Mr. Teri counseled that in order for the region to fund its development projects and provide credit and soft loans for businesses, it must move away from relying heavily on Foreign Direct Investment, improve domestic saving mechanisms as well as the quality of labour to match the demand of the private sector.

Also present, Hon. Netumo Nandi-Ndaitwah, the Deputy Prime Minister and Minister for International Relations and Cooperation of Namibia, said in polite yet firm tone that the time has come for us to tell one another the reality if we are to address the problems our people are facing in the SADC region.

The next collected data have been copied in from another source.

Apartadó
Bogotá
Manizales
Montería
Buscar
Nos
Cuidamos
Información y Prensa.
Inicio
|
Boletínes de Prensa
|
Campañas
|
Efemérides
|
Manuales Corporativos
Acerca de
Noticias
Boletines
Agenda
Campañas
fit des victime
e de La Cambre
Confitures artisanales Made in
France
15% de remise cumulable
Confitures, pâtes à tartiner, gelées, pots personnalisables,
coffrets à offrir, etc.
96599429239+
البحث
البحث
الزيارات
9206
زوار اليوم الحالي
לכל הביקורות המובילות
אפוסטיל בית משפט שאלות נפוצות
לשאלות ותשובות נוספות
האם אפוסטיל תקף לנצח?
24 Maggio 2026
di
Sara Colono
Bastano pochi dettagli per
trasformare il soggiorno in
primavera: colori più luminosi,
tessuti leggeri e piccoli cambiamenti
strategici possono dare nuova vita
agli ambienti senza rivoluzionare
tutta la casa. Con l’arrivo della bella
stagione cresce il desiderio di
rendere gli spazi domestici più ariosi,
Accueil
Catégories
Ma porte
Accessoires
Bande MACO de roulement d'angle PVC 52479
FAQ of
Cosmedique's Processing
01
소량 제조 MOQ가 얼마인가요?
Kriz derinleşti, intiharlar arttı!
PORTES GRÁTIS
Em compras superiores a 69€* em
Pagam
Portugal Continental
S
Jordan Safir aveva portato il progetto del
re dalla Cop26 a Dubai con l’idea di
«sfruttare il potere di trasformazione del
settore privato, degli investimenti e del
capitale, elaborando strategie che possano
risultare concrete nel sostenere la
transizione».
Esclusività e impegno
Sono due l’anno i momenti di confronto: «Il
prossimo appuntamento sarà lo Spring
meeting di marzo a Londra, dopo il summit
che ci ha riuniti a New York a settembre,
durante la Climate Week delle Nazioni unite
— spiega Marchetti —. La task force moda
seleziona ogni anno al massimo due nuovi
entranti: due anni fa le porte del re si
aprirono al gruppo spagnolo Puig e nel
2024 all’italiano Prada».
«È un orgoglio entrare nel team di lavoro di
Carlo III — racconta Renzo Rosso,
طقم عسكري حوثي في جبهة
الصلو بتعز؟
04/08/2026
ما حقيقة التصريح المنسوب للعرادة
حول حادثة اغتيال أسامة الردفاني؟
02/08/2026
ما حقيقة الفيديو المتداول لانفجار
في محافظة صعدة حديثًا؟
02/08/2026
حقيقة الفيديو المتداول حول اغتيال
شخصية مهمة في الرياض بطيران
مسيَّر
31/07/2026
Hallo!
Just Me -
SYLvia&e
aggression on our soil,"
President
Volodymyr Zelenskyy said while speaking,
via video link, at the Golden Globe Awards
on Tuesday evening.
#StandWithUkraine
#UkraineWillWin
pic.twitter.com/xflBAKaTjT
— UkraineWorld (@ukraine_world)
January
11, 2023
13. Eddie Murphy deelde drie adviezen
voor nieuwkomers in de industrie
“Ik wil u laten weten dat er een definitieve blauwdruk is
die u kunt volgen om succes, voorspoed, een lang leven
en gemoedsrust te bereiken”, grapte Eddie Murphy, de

“We must be realistic to what we have done and not yet done, because if we do not accept where we are weak, we will not be able to address our problems,”said Hon. Nandi-Ndaitwah, who was once stationed in Dar es Salaam for six years during Namibia’s independence struggle in the 1980’s.

Hon. Nandi-Ndaitwah concurred with former President Mkapa’s sentiments on reemergence of nationalism and integration. She therefore encouraged the reevaluation of the value chain in the SADC region in order to have balanced development for fairness and betterment of all members.

Sharing his contribution from the floor, Hon. Dr. Augustine Mahiga, Tanzanian Minister for Justice and Constitutional Affairs, said that it is important to synchronise the various regional organisations in Africa (such as SADC, East African Community, Economic Community of West African StatesandCommon Market for Eastern and Southern Africa) so as to bring out the best of collective efforts put into integration.

Hon. Mahiga also gave emphasis on consistent political will, a people’s-based integration, and a need of a political body such as parliament, where people can participate, challenge and hold leaders accountable as means towards achieving the objectives of SADC.

Meanwhile, H.E. Dr. Stergomena Tax, Executive Secretary for SADC, called upon all regional stakeholders to rededicate their efforts to SADC and to the ideals of its founding fathers.

“Together we can facilitate SADC integration, unity and shared values for the prosperity and lasting peace for the region,” she concluded.